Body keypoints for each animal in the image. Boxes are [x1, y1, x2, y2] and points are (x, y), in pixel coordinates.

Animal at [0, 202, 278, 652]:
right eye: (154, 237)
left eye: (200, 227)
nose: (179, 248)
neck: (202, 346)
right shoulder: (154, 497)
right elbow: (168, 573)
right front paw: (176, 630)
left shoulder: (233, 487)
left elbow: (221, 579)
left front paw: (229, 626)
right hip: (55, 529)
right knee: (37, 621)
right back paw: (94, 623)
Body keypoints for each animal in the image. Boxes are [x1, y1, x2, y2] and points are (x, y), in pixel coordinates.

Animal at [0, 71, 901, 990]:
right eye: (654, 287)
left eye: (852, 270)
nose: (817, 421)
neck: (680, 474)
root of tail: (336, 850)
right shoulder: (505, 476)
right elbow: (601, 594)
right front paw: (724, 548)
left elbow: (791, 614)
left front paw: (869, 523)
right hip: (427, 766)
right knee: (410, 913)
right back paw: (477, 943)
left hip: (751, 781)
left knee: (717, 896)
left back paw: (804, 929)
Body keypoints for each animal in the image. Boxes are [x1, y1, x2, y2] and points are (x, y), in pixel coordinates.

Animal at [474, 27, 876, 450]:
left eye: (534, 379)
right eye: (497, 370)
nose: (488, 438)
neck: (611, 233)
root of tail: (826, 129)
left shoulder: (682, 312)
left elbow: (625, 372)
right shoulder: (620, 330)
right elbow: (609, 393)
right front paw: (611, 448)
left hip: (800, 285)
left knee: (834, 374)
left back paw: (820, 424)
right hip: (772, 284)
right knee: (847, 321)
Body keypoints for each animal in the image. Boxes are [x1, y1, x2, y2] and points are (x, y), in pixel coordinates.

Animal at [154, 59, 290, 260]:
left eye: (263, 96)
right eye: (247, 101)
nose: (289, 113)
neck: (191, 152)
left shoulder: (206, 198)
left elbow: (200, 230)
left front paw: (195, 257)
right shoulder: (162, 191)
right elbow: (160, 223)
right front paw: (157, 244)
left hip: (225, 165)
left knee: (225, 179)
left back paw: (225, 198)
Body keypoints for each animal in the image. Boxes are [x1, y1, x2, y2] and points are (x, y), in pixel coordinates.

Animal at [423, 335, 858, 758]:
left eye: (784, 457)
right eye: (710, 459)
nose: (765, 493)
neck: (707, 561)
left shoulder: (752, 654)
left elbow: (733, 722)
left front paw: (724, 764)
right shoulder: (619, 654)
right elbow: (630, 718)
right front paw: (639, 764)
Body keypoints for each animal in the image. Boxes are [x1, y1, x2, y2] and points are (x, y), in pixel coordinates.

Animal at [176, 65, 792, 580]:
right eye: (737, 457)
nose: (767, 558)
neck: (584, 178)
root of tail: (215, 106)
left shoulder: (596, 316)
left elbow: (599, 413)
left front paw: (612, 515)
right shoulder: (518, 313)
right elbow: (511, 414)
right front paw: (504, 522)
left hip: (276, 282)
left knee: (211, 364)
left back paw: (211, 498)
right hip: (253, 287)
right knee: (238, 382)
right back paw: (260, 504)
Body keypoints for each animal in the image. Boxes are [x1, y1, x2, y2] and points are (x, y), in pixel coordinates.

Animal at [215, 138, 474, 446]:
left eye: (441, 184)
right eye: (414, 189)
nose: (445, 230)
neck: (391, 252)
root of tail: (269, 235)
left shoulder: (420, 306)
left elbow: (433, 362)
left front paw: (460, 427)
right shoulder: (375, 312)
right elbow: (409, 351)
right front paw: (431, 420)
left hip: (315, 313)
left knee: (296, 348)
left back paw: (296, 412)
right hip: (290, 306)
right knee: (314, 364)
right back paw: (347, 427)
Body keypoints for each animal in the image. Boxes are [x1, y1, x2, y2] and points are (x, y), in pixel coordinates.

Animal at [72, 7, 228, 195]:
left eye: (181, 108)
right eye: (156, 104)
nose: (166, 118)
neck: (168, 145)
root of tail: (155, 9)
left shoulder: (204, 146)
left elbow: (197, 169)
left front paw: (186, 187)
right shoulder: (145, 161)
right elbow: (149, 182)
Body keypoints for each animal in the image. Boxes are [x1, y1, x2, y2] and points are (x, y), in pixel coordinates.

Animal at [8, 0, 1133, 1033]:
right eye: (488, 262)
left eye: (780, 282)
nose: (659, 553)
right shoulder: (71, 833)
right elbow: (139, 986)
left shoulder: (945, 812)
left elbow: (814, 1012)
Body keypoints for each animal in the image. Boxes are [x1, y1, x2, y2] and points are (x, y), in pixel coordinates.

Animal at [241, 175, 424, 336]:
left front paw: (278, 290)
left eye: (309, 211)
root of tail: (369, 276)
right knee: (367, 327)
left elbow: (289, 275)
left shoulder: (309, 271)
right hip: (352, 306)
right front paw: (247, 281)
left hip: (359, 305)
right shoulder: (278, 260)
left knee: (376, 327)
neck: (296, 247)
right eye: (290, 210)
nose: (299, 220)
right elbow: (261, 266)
++++++++++++++++++++
## Task item
Only the lines from the start of the data to the line holding "right back paw: (94, 623)" are wanted; return them exactly, both ends included.

## Written response
Body keypoints for each animal in the image. Boxes are [x1, y1, x2, y2] and points are (x, y), in pixel coordinates.

Animal at [0, 202, 278, 652]:
right eye: (154, 237)
left eye: (200, 227)
nose: (179, 248)
neck: (202, 346)
right shoulder: (154, 497)
right elbow: (168, 573)
right front paw: (176, 630)
left shoulder: (233, 487)
left elbow: (221, 579)
left front paw: (229, 626)
right hip: (55, 529)
right knee: (37, 621)
right back paw: (94, 623)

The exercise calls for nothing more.